#### EXERCISE DETAILS
Without any pictures, output the records exactly as they are.

━━━━━ MATERIAL TO PROCESS

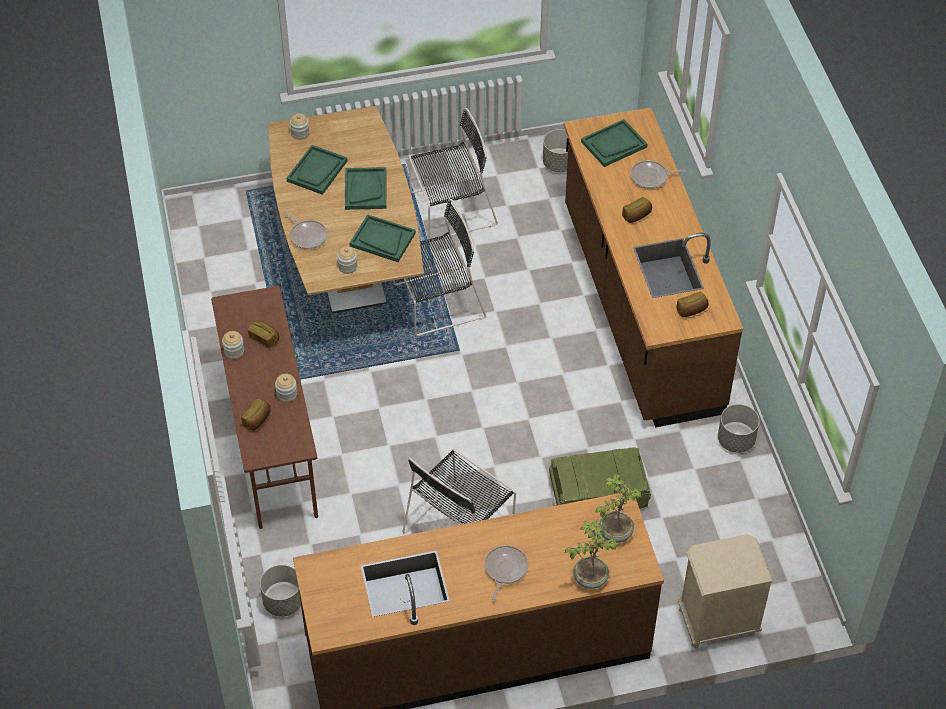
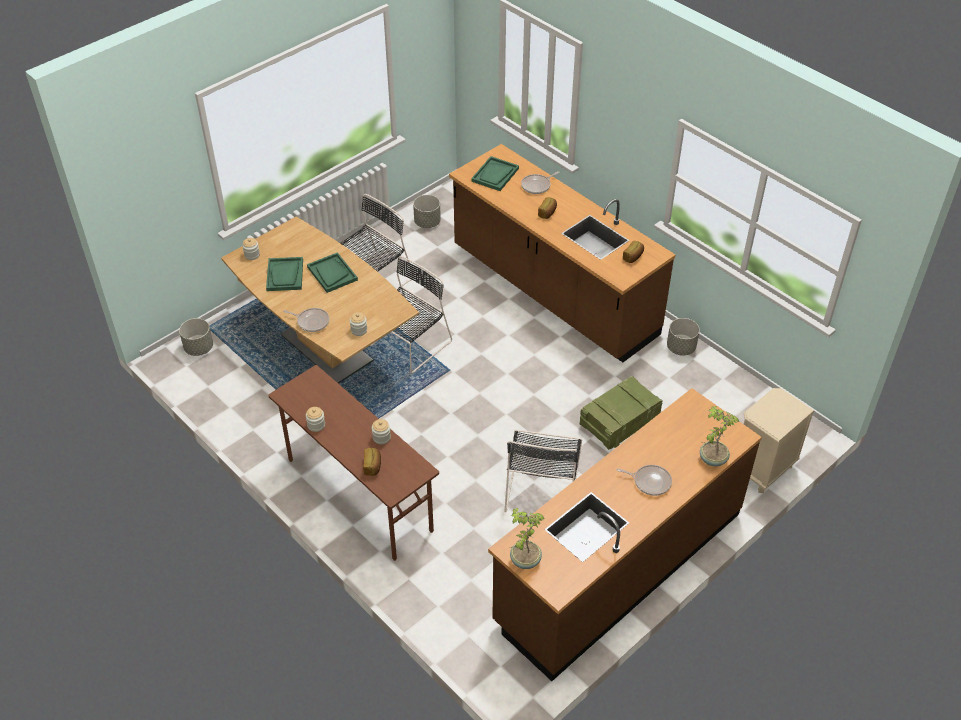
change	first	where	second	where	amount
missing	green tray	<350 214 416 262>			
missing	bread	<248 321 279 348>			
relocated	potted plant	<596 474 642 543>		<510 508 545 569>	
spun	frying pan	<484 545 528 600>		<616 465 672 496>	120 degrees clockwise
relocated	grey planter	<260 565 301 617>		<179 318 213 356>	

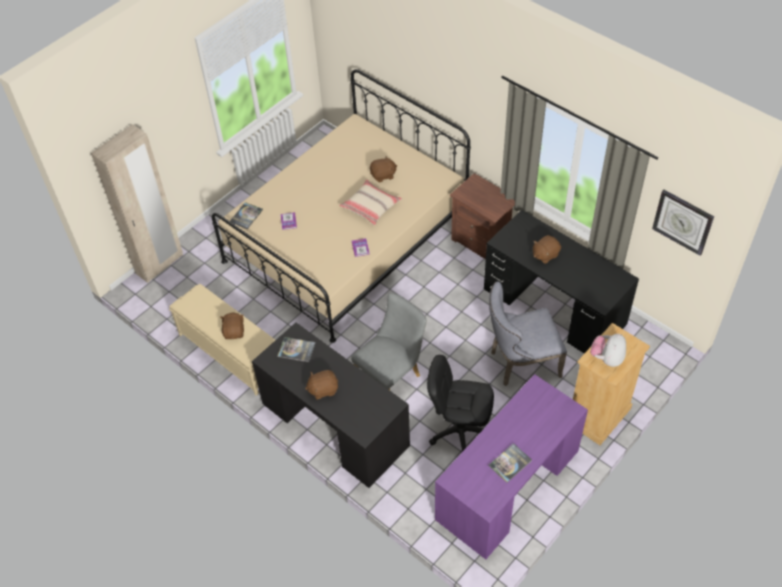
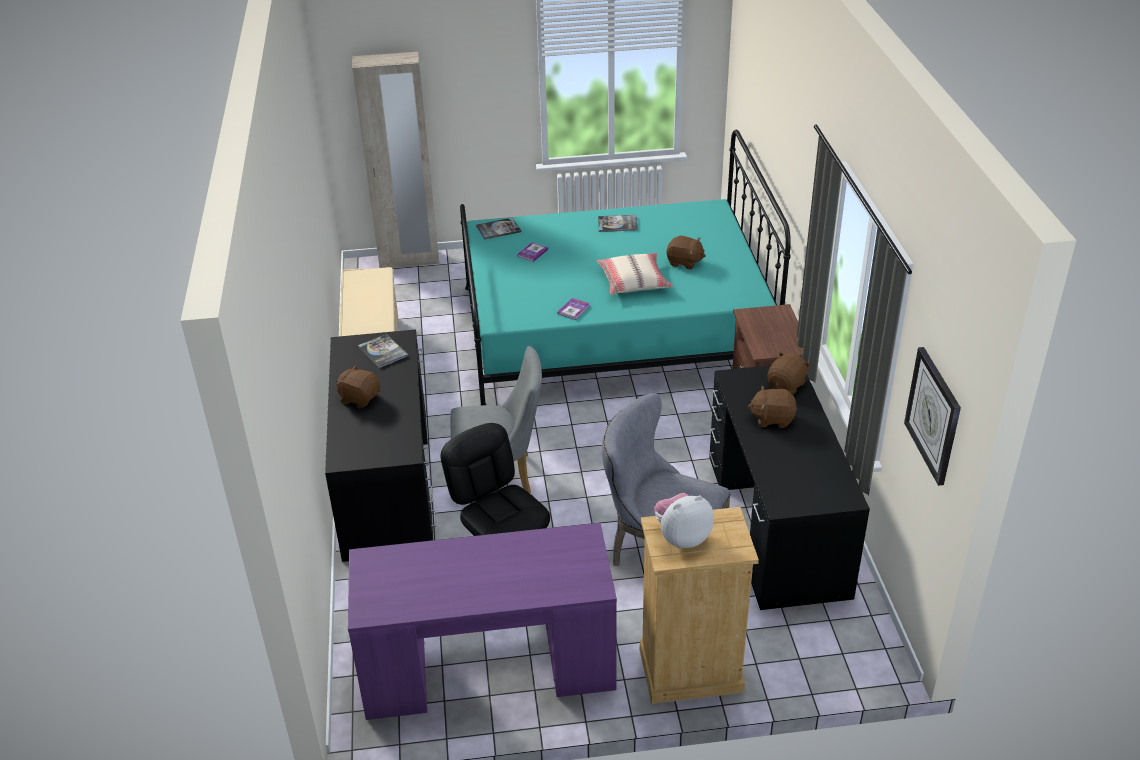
change	first	where	second	where	amount
colour	beige bed	<212 69 471 343>	turquoise bed	<460 130 791 405>	
relocated	brown plush toy	<220 312 244 339>		<767 352 811 394>	
relocated	book	<488 443 532 483>		<598 215 638 232>	

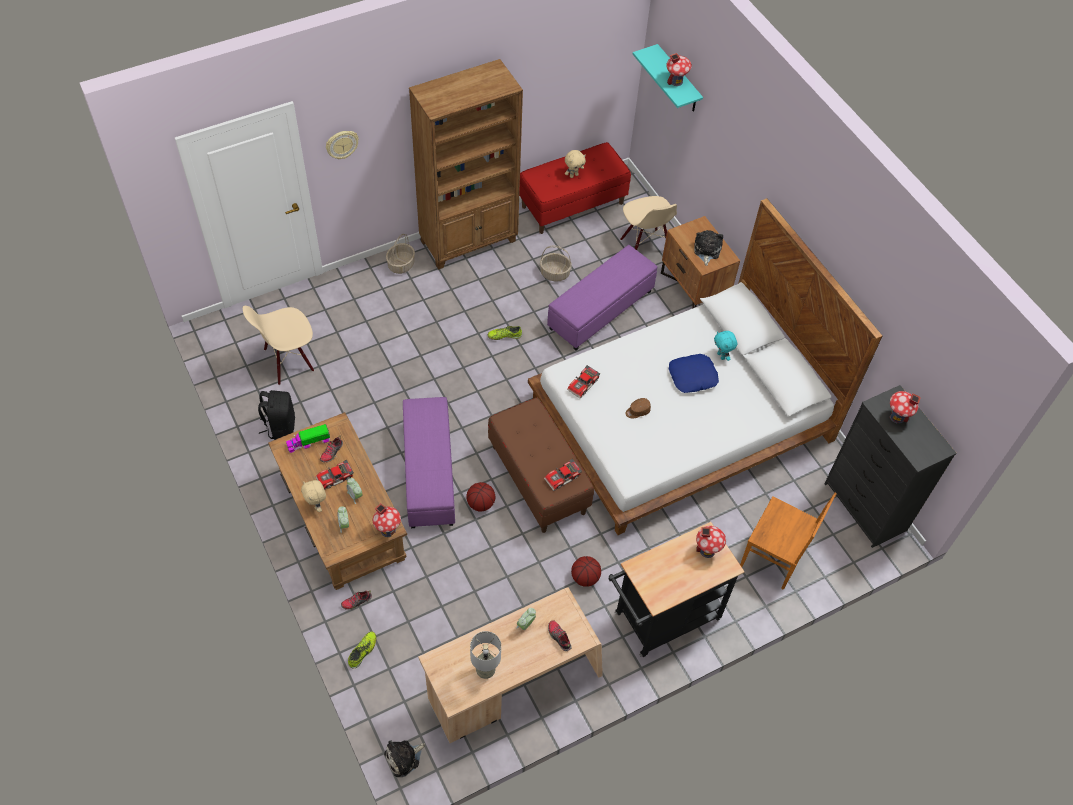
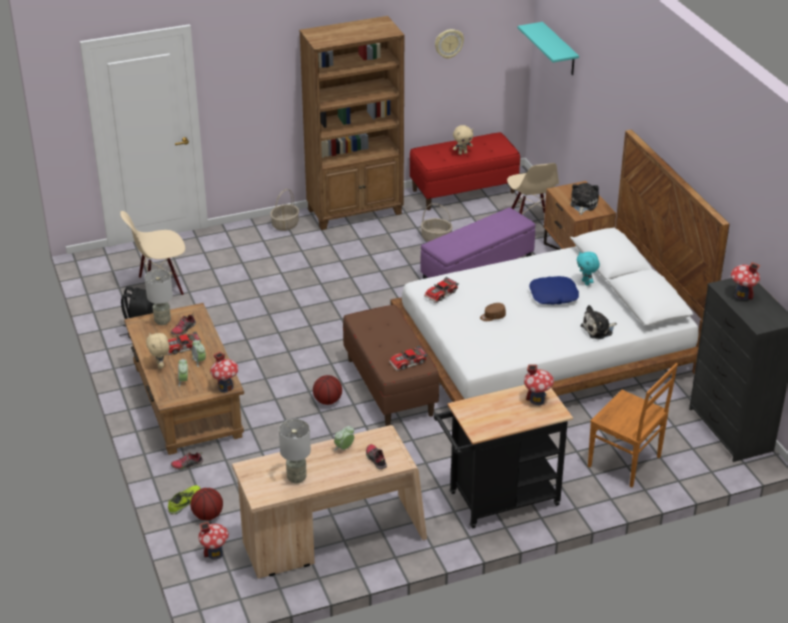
change	first	where	second	where	amount
relocated	toy house	<666 53 692 86>		<198 522 229 560>	
relocated	wall clock	<326 131 359 159>		<435 29 464 59>	
missing	shoe	<488 326 522 340>			
missing	purple ottoman	<403 397 455 528>			
exchanged	toy truck	<286 424 330 453>	grey table lamp	<145 269 173 325>	
relocated	basketball	<571 556 601 587>		<190 488 223 520>	
relocated	plush toy	<384 740 425 777>		<580 305 617 339>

━━━━━━━━━━

#### FINISHED EXERCISE
change	first	where	second	where	amount
missing	green tray	<350 214 416 262>			
missing	bread	<248 321 279 348>			
relocated	potted plant	<596 474 642 543>		<510 508 545 569>	
spun	frying pan	<484 545 528 600>		<616 465 672 496>	120 degrees clockwise
relocated	grey planter	<260 565 301 617>		<179 318 213 356>	

change	first	where	second	where	amount
colour	beige bed	<212 69 471 343>	turquoise bed	<460 130 791 405>	
relocated	brown plush toy	<220 312 244 339>		<767 352 811 394>	
relocated	book	<488 443 532 483>		<598 215 638 232>	

change	first	where	second	where	amount
relocated	toy house	<666 53 692 86>		<198 522 229 560>	
relocated	wall clock	<326 131 359 159>		<435 29 464 59>	
missing	shoe	<488 326 522 340>			
missing	purple ottoman	<403 397 455 528>			
exchanged	toy truck	<286 424 330 453>	grey table lamp	<145 269 173 325>	
relocated	basketball	<571 556 601 587>		<190 488 223 520>	
relocated	plush toy	<384 740 425 777>		<580 305 617 339>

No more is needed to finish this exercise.